Why was she like this? Florence was a teacher, but this wasn’t very teacherly. Emily’s best teachers, at least, had never been like this. They didn’t expect you to have been born with a particular set of facts in your head. But Florence, when she found out that Emily didn’t exactly know what the Seneca Falls Convention or the Port Huron Statement was, would go silent for ten seconds or so, as if holding herself back from giving Emily the tongue-lashing she deserved. And then she would content herself with saying something like, “Sometimes I thin
k you young people believe that all the rights you enjoy every day just sprouted up by themselves.”
But Emily was comfortable enough with Florence now to give it back. One day, after Florence asked her to take a look at her computer, Emily said she was going to clean the cache and get rid of some of the cookies, and when Florence said that she didn’t know what that meant, Emily put her head in her hands.
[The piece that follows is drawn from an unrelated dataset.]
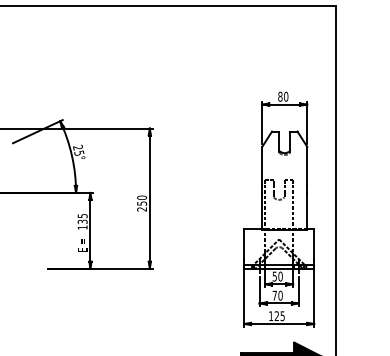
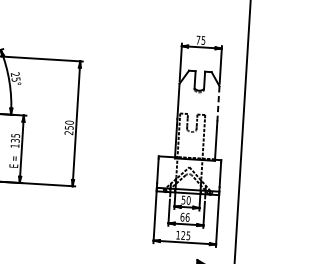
text: (283, 96) -> (201, 40), 80 -> 75
line: (307, 166) -> (218, 103), solid -> dashed
text: (277, 295) -> (184, 217), 70 -> 66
“Sometimes I think you people just expect your cookies to get rid of themselves,” Emily said.
When Emily looked up at her, although she couldn’t be sure, she thought for a moment that Florence almost smiled.
50
Sometimes Emily felt as if she were engaging in a summerlong research project about how to be a human being, or, rather, about what kind of human being to be.
The two models of humanity that were the most vivid to her at the moment were her grandmother and her ex-boyfriend. If that’s what he was. Maybe he was her former ex-boyfriend. It was hard to tell.
Justin might have been the dearest person she had ever known. The kindest, the most considerate, the most thoughtful. He was a wry, quiet, funny boy whose ambition in life was to design toys and parks and playgrounds.
Emily had met Justin during her junior year in high school. She’d first noticed him in the public library. An old woman was trying to get onto the Internet, and the librarian was nowhere to be seen, so this elflike, curly-headed boy took it upon himself to help. The woman was trying to read her email, but didn’t know what email provider she used, and he had sat there with her patiently, without sighing, without wincing, without rolling his eyes. Witnessing such kindness put Emily in a good mood, and when she found out he went to her school—she saw him in the lunchroom a few days later—she knew they were going to be friends.